007 Town Hall Menen
Restoration and extension of a town hall and belfort
Procedure Open Call 0210
Client City Menen
Surface 5.150 m2
Phase completed
Date 2002 – 2007/2021
Award
- Four Annual Architecture Award 2011 Province West Flanders
- Belgian Award for Architecture 2010 – Renovation
Menen’s town hall is a stone’s throw from the French border. Despite much wartime destruction, the building still self-confidently occupies its position between the two market squares. What now appears to be a single entity was not originally so. The monumental screen facades originally concealed several terraced houses with shops, which were intended, together with the Belfry and the ‘Landhuys’, to give the building the desired monumentality.

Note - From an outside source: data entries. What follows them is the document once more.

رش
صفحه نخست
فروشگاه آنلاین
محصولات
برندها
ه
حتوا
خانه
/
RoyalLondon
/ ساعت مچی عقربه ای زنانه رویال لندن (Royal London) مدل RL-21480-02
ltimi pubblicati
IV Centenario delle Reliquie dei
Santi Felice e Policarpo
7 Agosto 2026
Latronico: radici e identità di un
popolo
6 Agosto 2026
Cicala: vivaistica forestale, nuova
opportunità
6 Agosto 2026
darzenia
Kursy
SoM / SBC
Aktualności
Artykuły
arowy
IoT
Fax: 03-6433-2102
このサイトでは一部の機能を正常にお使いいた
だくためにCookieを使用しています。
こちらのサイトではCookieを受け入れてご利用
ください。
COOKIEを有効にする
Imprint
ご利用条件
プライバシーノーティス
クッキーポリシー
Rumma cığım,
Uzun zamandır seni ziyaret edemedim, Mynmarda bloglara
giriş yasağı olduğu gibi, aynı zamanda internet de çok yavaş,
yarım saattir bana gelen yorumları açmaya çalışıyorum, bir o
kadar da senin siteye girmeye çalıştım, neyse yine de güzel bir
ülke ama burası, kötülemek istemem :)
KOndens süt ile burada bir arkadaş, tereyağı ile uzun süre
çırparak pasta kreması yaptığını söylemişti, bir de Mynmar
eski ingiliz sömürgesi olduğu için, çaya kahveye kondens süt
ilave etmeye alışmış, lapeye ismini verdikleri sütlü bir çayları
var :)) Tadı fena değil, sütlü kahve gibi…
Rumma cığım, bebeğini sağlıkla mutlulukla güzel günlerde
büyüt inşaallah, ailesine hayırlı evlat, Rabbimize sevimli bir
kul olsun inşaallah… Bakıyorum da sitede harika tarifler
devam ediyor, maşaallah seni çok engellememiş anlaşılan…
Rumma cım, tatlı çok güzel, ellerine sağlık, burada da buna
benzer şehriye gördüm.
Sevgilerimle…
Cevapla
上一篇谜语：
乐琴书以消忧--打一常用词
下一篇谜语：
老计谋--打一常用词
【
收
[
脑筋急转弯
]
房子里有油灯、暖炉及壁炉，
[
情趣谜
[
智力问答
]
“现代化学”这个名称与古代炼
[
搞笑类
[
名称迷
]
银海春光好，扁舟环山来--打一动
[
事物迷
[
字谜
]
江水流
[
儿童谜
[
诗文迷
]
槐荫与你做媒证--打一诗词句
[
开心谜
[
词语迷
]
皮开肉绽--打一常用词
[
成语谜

Over the last century the administrative services have gradually taken over all the houses. Rooms and courtyards were woven together to the point where the whole street block was completely full. The separate elements lost their individuality and the whole of this classified monument thus lost its overall allure. The labyrinth became impenetrable and restoration and clarity were imperative.
The inferior additions and linking structures were removed. A concrete structure of slender columns connected together by an expressive grid of beams was fitted into the former arcaded courtyard of the eighteenth-century ‘Landhuys’. This structure supports the new council chamber. An open space was left in the innermost part of the building, forming an outdoor room bounded by a delicately elegant steel structure. During the day it aids orientation, while in the evening the large lamps illuminate the new corridors.
The metamorphosis of houses into workplaces was made tangible by making use of ambiguities and contradictions. The former shops remain public spaces. The council staff receive the public at big oak counters on floors in coloured cement tiles. On the upper storey the new wooden floors creak and the ceilings have retained their elegant mouldings. The walls are hung with pen drawings by Benoit van Innis.
Despite its clarity and transparency, the building once again invites one to stray, and something new appears each time one does. You always end up where you need to be without having to retrace your footsteps. This town hall has become the town in a house.